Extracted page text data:
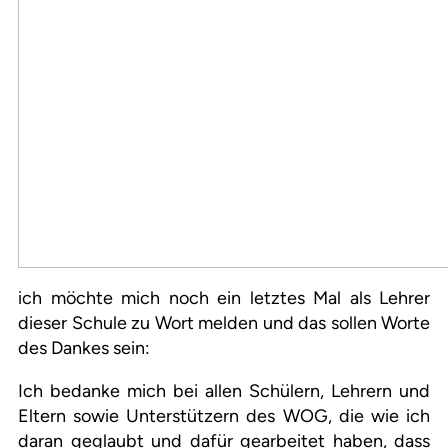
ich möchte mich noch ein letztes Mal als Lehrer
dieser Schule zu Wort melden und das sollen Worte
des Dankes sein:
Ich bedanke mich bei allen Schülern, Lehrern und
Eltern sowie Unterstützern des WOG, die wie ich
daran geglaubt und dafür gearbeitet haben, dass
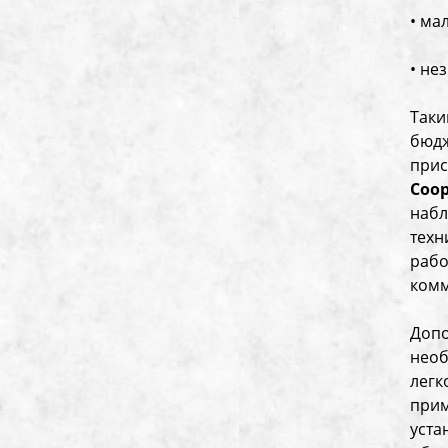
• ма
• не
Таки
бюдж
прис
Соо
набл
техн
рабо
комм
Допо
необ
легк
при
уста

About this task.
Could you reproduce the entries verbatim, leaving out all pictures?

Task answer.
ich möchte mich noch ein letztes Mal als Lehrer
dieser Schule zu Wort melden und das sollen Worte
des Dankes sein:
Ich bedanke mich bei allen Schülern, Lehrern und
Eltern sowie Unterstützern des WOG, die wie ich
daran geglaubt und dafür gearbeitet haben, dass
• ма
• не
Таки
бюдж
прис
Соо
набл
техн
рабо
комм
Допо
необ
легк
при
уста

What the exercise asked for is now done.